## GIVEN DATA

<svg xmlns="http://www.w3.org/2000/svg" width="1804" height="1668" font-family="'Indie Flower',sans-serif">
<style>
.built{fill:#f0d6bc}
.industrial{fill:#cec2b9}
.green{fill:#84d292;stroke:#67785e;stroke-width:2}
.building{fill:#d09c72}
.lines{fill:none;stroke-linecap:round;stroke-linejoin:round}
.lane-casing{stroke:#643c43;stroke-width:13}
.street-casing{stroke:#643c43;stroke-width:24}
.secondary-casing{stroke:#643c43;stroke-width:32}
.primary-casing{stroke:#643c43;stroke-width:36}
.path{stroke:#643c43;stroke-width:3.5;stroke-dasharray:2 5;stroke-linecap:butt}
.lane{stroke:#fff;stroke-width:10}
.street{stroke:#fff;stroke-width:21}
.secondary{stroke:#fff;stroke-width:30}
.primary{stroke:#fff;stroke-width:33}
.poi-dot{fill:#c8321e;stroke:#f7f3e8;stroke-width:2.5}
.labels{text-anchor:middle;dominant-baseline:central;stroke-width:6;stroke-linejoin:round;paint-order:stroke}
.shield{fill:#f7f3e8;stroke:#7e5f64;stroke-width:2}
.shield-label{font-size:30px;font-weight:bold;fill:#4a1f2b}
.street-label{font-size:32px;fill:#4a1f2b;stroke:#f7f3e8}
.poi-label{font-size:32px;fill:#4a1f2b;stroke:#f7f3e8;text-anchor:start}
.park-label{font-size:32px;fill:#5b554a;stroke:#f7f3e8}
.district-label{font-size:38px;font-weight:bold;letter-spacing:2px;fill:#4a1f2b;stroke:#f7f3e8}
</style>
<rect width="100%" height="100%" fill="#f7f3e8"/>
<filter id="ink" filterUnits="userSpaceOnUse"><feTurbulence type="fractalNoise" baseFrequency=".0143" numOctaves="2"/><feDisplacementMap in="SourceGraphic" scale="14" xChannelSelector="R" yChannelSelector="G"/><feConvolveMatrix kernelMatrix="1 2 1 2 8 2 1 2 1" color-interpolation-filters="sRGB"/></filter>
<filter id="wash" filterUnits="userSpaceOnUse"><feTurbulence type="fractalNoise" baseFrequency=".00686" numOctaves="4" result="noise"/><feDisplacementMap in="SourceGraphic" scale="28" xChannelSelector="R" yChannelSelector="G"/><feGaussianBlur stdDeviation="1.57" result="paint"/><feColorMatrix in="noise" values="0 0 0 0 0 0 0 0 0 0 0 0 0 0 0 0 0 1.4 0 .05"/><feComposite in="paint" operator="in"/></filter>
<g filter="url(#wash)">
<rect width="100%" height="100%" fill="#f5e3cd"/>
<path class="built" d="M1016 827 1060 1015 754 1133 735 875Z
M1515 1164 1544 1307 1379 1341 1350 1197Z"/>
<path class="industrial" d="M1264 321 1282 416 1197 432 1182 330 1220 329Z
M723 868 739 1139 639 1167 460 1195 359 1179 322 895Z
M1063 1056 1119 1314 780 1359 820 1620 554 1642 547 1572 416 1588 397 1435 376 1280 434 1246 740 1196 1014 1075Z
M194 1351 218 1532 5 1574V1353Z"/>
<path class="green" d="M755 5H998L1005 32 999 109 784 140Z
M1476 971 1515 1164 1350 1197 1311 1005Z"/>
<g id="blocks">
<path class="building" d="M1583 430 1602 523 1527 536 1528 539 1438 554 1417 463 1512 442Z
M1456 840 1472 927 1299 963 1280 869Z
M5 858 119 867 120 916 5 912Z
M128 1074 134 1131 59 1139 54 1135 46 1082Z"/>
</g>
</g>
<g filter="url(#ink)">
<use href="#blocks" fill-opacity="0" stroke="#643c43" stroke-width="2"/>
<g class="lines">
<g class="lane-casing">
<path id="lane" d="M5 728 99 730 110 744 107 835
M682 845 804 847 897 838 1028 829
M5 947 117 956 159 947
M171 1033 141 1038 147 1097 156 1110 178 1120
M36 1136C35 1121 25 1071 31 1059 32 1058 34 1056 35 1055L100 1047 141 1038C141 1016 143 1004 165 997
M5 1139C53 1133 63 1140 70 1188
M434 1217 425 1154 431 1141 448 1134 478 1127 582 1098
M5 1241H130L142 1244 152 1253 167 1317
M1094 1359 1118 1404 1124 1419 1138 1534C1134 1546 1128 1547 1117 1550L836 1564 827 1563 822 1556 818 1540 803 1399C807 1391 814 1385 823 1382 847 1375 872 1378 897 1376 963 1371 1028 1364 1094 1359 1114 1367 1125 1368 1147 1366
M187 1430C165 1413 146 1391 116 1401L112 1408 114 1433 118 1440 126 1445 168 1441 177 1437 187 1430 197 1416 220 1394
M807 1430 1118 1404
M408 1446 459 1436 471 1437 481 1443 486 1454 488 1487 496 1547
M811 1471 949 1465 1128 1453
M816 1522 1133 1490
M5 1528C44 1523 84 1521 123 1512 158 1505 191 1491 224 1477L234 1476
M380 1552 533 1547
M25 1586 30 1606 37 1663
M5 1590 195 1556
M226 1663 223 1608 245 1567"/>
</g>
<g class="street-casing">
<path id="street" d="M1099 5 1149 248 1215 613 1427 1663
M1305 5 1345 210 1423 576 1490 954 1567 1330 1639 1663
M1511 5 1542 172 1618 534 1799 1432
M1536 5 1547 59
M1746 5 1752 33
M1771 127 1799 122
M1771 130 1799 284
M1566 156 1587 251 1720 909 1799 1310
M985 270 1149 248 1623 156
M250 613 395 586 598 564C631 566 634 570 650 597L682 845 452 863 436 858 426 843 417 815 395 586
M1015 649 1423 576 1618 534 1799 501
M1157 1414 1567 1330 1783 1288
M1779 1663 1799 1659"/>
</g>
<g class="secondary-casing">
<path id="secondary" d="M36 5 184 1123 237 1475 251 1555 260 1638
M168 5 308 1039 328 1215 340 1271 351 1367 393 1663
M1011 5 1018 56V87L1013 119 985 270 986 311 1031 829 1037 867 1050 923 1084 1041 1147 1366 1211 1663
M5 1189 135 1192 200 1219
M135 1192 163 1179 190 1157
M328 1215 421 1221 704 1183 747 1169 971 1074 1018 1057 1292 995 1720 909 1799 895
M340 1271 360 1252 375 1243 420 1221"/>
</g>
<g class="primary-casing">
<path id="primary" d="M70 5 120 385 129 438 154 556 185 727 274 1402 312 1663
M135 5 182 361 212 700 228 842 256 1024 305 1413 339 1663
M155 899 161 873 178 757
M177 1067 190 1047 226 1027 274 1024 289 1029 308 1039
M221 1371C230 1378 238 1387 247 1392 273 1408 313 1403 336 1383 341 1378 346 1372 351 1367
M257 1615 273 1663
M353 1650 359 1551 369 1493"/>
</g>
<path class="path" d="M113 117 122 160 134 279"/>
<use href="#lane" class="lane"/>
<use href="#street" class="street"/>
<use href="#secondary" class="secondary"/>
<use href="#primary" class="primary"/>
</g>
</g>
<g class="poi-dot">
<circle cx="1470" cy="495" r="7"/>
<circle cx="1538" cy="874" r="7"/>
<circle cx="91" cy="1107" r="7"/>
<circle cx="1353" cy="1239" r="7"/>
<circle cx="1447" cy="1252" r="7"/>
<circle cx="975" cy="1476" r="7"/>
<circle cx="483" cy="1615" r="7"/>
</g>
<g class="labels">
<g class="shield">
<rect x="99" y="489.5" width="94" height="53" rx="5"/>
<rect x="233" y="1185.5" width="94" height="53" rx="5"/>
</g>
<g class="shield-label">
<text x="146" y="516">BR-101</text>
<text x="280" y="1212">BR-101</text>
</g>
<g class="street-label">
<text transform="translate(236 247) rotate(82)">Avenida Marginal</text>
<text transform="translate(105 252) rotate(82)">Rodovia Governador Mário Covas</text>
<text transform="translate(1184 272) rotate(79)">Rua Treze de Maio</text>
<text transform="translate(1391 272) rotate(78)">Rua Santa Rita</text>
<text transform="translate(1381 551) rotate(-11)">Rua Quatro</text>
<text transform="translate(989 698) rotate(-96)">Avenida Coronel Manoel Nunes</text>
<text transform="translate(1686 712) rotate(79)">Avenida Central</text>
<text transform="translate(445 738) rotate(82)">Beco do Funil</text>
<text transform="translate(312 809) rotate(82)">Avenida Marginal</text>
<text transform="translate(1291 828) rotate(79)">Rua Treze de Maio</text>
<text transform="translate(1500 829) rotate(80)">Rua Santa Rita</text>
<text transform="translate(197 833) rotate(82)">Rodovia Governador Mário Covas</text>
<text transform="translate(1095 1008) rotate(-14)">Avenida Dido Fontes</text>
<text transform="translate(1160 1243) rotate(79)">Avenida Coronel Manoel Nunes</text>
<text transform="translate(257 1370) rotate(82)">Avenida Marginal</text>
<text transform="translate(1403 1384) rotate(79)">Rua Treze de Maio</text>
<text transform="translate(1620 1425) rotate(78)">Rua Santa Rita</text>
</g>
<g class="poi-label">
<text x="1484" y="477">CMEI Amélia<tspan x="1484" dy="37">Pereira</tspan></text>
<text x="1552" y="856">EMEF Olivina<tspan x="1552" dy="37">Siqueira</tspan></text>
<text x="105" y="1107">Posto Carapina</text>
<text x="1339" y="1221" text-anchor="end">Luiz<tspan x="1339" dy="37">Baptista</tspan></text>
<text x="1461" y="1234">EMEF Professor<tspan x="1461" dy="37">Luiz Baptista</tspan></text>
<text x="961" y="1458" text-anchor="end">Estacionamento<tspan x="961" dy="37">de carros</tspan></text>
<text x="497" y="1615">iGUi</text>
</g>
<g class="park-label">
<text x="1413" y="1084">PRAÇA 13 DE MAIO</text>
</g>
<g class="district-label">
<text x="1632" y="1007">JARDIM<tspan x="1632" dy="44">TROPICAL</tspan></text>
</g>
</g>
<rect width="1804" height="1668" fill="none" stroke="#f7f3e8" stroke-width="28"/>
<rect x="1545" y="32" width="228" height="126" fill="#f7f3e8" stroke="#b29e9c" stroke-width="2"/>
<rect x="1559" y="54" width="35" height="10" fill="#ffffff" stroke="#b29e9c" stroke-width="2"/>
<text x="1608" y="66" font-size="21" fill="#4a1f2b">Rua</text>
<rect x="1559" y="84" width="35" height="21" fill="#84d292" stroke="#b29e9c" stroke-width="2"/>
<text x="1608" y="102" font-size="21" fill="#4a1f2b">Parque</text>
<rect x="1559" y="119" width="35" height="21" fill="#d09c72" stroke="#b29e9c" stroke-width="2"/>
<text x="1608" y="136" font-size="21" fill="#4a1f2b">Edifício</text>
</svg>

## TASK DIRECTIONS
Nothing but the lines above from the one containing "1555 260 1638" through the one containing "M177 1067 190" should appear in the answer, each repeated exactly.

## WRITTEN SOLUTION
<path id="secondary" d="M36 5 184 1123 237 1475 251 1555 260 1638
M168 5 308 1039 328 1215 340 1271 351 1367 393 1663
M1011 5 1018 56V87L1013 119 985 270 986 311 1031 829 1037 867 1050 923 1084 1041 1147 1366 1211 1663
M5 1189 135 1192 200 1219
M135 1192 163 1179 190 1157
M328 1215 421 1221 704 1183 747 1169 971 1074 1018 1057 1292 995 1720 909 1799 895
M340 1271 360 1252 375 1243 420 1221"/>
</g>
<g class="primary-casing">
<path id="primary" d="M70 5 120 385 129 438 154 556 185 727 274 1402 312 1663
M135 5 182 361 212 700 228 842 256 1024 305 1413 339 1663
M155 899 161 873 178 757
M177 1067 190 1047 226 1027 274 1024 289 1029 308 1039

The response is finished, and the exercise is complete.